• **WHAT IS NEEDED**: From the article below on HIV prevention in Uganda, reproduce word for word the passage between "Increasing the number" and "Health research suggests.", inclusive.

• **SOURCE PASSAGE**:

# # # # #

Increasing the number of men who undergo circumcision and increasing the rates at which women with HIV are given antiretroviral therapy (ART) were associated with significant declines in the number of new male HIV infections in rural Ugandan communities, new Johns Hopkins Bloomberg School of Health research suggests.
The research, published July 12 in the Journal of the American Medical Association (JAMA), is believed to be the first to show that two promising prevention methods that were successful in tightly controlled clinical trial settings have real-world effects. The findings suggest that further scale-up of these programs throughout sub-Saharan Africa could slow the HIV epidemic in the region.
"The biology of these two prevention strategies has been proven, but the big question was whether these strategies could have an impact on the number of new HIV infections in communities still struggling to control the spread of the disease," says study leader Xiangrong Kong, PhD, an associate scientist in the departments of Epidemiology and Biostatistics at the Bloomberg School. "Before our study, there was no empirical data to show the effects of scaling up these two interventions in real-world settings. It's important to know whether prevention is working and this is evidence that strongly suggests that African nations should redouble their efforts to scale up these programs."
The Joint United Nations Programme on HIV/AIDS (UNAIDS) estimates there are roughly 25.8 million people living with HIV in sub-Saharan Africa. In 2014, approximately 41 percent were on ART, though coverage rates vary widely. The World Health Organization estimates that between 2007 and 2015, more than 10 million men had been circumcised in 14 priority countries in this region. Given the findings of the new study, these circumcisions should have a dramatic impact on new HIV infections going forward.

# # # # #

• **RECORD SET**:

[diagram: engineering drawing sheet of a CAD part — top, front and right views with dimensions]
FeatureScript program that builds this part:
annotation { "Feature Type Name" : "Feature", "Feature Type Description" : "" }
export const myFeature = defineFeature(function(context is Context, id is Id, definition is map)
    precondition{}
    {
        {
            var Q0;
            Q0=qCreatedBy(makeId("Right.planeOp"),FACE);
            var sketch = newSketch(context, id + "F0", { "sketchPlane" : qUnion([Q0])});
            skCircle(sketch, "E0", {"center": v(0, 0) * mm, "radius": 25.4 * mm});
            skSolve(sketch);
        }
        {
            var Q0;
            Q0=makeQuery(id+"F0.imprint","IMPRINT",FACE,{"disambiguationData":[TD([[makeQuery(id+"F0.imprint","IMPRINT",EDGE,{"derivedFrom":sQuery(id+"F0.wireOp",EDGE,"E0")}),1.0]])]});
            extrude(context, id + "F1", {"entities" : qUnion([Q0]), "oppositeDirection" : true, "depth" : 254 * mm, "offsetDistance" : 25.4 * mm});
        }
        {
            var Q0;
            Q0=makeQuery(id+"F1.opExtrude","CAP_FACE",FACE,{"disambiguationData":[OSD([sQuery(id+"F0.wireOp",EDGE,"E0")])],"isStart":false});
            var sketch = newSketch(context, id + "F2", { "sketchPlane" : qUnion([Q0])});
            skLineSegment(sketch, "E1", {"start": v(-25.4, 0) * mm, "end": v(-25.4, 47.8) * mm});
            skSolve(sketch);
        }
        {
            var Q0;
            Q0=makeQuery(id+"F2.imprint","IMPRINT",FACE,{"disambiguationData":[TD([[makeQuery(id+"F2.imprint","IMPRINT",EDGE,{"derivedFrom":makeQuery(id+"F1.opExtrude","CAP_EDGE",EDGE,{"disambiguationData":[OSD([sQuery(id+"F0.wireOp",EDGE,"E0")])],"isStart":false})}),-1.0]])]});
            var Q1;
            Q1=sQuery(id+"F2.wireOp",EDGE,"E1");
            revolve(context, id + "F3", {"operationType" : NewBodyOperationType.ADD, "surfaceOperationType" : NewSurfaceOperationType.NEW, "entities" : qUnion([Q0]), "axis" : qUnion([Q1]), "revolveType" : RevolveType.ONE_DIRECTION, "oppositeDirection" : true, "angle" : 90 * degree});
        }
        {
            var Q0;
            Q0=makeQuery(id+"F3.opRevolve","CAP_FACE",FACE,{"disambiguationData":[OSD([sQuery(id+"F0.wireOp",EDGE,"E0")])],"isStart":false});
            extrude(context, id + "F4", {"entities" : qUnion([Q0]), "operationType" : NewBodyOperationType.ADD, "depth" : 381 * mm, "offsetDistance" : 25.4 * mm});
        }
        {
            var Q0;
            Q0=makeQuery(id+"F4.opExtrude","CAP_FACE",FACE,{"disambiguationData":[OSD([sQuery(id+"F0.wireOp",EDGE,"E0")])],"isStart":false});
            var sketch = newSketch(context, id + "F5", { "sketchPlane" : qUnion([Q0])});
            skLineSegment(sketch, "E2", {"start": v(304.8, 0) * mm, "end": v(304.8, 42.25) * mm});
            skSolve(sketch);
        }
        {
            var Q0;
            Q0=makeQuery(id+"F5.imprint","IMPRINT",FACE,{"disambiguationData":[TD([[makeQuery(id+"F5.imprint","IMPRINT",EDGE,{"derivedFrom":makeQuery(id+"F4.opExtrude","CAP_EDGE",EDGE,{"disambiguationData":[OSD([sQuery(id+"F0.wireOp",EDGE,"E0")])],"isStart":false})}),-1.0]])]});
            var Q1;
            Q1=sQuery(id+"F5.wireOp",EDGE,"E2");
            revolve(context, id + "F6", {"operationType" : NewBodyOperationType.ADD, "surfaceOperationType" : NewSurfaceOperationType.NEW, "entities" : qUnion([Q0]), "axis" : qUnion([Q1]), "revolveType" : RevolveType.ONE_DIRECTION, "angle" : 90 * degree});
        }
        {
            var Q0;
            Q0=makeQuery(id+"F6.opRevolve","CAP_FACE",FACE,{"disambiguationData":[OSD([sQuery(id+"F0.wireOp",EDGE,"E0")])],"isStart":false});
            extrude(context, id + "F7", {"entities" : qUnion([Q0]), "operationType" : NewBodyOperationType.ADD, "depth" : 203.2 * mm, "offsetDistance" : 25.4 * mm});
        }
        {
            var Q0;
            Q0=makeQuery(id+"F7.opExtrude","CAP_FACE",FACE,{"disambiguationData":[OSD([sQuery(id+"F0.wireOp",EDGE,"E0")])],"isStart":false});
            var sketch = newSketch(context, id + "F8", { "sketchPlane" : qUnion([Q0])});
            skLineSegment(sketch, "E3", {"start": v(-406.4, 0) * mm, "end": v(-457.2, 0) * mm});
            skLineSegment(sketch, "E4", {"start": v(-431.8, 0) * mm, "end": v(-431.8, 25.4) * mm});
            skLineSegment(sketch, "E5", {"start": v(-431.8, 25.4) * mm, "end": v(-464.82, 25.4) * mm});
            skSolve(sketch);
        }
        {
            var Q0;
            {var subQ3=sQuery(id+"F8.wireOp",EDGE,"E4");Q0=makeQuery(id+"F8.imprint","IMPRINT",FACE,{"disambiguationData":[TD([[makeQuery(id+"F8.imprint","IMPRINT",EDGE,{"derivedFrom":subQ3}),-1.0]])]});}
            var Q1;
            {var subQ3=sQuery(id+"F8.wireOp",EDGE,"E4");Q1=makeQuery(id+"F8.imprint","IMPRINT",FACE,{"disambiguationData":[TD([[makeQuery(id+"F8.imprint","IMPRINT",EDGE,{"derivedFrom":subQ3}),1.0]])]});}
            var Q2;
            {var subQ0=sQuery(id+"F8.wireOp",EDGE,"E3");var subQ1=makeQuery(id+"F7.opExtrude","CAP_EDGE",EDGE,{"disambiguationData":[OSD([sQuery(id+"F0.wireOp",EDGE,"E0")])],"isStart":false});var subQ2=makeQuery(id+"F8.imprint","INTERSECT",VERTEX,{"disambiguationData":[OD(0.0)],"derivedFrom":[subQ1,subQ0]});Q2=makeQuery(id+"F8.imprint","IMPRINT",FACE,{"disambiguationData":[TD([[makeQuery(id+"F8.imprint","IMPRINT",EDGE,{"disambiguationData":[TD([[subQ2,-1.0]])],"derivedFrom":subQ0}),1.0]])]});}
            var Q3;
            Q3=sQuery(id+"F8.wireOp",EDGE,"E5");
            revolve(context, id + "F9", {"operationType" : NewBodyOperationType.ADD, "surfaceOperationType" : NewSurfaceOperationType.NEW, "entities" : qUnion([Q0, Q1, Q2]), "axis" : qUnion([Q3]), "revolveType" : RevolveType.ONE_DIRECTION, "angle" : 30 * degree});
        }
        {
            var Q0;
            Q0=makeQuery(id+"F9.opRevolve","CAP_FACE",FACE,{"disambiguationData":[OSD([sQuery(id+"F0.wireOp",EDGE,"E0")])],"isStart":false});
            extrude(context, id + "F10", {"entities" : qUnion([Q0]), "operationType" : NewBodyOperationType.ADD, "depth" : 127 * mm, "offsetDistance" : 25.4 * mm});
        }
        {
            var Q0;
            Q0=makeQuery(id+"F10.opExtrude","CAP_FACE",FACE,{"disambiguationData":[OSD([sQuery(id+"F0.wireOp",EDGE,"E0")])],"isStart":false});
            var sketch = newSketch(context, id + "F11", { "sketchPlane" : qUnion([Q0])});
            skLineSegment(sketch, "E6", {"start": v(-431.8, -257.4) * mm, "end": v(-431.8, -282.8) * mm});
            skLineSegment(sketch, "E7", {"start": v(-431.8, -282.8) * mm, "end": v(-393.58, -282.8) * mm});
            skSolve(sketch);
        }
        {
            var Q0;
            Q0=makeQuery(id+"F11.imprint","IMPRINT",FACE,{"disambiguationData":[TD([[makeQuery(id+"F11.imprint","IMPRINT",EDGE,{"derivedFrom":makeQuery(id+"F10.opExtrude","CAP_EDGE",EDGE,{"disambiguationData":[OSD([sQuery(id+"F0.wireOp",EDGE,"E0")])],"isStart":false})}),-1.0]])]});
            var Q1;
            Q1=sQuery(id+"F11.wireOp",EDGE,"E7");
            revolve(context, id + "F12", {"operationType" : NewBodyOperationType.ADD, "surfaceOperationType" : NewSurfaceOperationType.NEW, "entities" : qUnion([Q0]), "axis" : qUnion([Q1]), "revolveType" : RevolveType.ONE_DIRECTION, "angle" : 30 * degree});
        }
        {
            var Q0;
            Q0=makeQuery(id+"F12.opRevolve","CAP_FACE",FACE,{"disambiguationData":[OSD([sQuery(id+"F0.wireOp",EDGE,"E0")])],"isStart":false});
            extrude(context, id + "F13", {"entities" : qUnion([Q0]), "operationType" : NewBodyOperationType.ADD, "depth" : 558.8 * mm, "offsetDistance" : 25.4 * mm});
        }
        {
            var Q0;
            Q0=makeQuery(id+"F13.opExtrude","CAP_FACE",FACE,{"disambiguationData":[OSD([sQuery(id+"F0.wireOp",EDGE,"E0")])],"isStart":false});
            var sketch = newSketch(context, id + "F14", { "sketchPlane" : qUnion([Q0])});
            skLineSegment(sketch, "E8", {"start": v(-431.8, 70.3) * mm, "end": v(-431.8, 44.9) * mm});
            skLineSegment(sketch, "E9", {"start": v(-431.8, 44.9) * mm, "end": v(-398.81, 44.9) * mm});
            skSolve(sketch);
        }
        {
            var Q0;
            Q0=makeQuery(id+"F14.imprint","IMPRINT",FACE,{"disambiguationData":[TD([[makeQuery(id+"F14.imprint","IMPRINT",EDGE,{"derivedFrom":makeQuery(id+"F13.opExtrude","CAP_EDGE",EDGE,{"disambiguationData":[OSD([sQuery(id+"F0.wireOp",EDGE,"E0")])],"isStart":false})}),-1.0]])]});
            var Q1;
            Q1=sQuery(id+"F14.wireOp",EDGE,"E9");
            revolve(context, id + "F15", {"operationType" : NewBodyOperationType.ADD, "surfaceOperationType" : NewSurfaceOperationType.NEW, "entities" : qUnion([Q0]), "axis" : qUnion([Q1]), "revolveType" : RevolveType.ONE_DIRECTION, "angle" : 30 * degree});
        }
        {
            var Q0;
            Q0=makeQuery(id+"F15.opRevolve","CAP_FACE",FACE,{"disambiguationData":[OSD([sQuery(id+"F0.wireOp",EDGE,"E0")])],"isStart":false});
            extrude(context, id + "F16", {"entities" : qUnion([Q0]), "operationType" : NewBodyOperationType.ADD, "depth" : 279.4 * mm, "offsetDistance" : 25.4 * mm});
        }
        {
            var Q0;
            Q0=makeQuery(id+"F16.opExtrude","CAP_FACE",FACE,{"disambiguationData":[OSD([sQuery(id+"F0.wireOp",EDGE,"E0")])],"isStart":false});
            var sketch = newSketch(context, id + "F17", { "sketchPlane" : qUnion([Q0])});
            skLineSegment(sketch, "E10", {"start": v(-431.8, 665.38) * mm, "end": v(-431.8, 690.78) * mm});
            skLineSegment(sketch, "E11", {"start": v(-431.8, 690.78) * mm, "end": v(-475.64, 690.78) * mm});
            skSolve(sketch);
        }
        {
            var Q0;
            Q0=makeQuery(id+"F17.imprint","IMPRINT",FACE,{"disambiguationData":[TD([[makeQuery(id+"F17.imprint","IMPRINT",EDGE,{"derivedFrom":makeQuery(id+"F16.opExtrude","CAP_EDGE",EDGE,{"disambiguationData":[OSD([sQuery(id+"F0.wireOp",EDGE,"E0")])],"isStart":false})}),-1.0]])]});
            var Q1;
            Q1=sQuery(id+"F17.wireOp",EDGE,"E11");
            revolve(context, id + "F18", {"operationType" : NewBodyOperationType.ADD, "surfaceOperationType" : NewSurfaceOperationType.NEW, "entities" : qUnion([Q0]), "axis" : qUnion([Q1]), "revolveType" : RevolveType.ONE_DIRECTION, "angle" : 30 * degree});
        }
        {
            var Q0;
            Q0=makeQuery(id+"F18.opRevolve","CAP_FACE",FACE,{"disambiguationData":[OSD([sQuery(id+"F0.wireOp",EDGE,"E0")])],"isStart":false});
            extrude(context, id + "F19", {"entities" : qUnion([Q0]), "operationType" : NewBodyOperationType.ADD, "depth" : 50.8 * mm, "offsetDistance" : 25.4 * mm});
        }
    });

# # # # #

• **WRITTEN REPLY**:
Increasing the number of men who undergo circumcision and increasing the rates at which women with HIV are given antiretroviral therapy (ART) were associated with significant declines in the number of new male HIV infections in rural Ugandan communities, new Johns Hopkins Bloomberg School of Health research suggests.